Morocco’s Capital – Rabat

Estuary mouth Rabat

Rabat is the capital city of Morocco and its second largest city, located on the Atlantic Ocean at the mouth of the river Bou Regreg. It is one of four Imperial cities of Morocco, and contains several World Heritage Sites. One of the most popular tourist sites is on the southern side of the estuary, where several important historical attractions are located.

Hassan Tower

The Hassan Tower  is the incomplete minaret of an incomplete mosque, both intended to be the biggest in the world when construction began in 1199. In order for the muezzin to get to the top for the call to prayer, the tower was designed with ramps so a horse could be used.

moque ruins Rabat

Royal horse guards stand at attention at the entrance to the complex. All that remains of the original mosque is some crumbling walls and many marble columns.

Mausoleum of Mohammed V

Nearby the Hassan Tower, on the esplanade, is the Mausoleum of Mohammed V, containing the tombs of the Moroccan king and his two sons, late King Hassan II and Prince Abdallah.

Tomb of Mohammed V

Once inside, non-Muslims are only permitted to view the tomb chamber from the floor above.
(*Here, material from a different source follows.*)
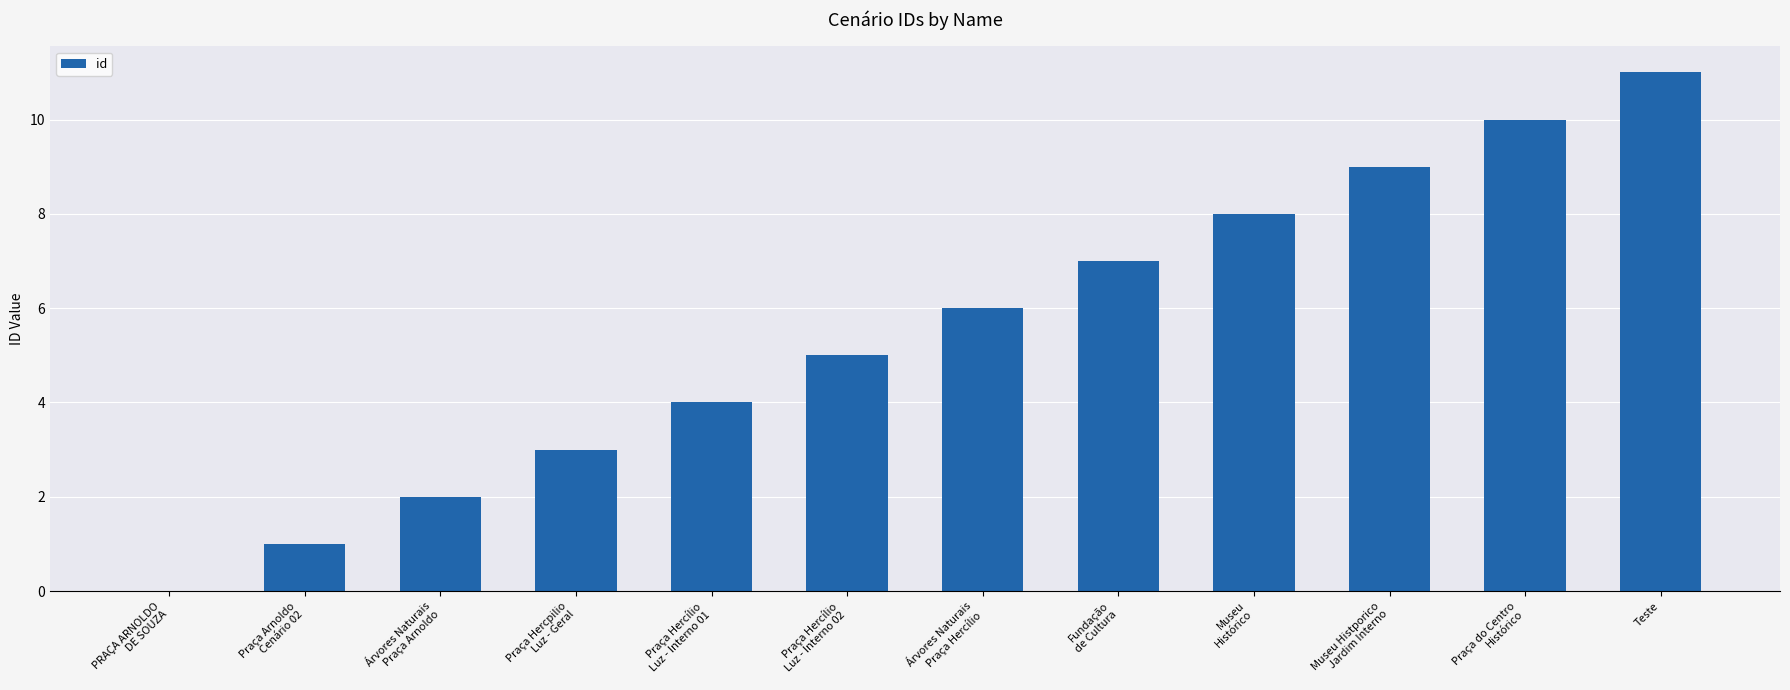

What is the maximum value shown in the chart?

11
Further south along the river is Chellah, a medieval, fortified, Muslim necropolis.

Chellah ruins

Once a Carthaginian and later a Roman port before the extensive silting of the river, the ruined city was rebuilt during the 12th century and added to in the 14th century to include a Muslim sanctuary complex of mosque, minaret, and royal tombs, some of which can still be found. 

Chellah minaret

The tall minaret of the now-ruined mosque can still be seen; a favourite nesting place for storks. Roman ruins include a forum, a triumphal arch, a Temple of Jupiter and a craftsmen’s quarter.

Sacred Pool Chellah

A sacred pool containing eels is reputed to assist women with fertility and childbirth if they bring hard-boiled eggs to feed the fish. Seems like the cats know there’s fish in there!

Kasbah of the Oudaias

Near the mouth of the estuary is the World Heritage site of the Kasbah of the Oudaias, built in the 12th century, but abandoned some 50 years later. This was the original fortress (ribat) that gave Rabat its name. 

Door Kasbah of the Oudaias

Beyond the huge gate and fortified walls  is a pretty community of white-washed and blue-painted houses which are a  photographer’s delight. Great views can be had across the estuary mouth to the beach of the conurbation, Salé, and the huge cemetery outside the city walls on the other side.

Sale beach

Our time in Rabat was limited as we had already travelled across from Meknes that day and had yet to reach Casablanca for our hotel for the night. We hoped to do some wandering around on our own there before it got dark.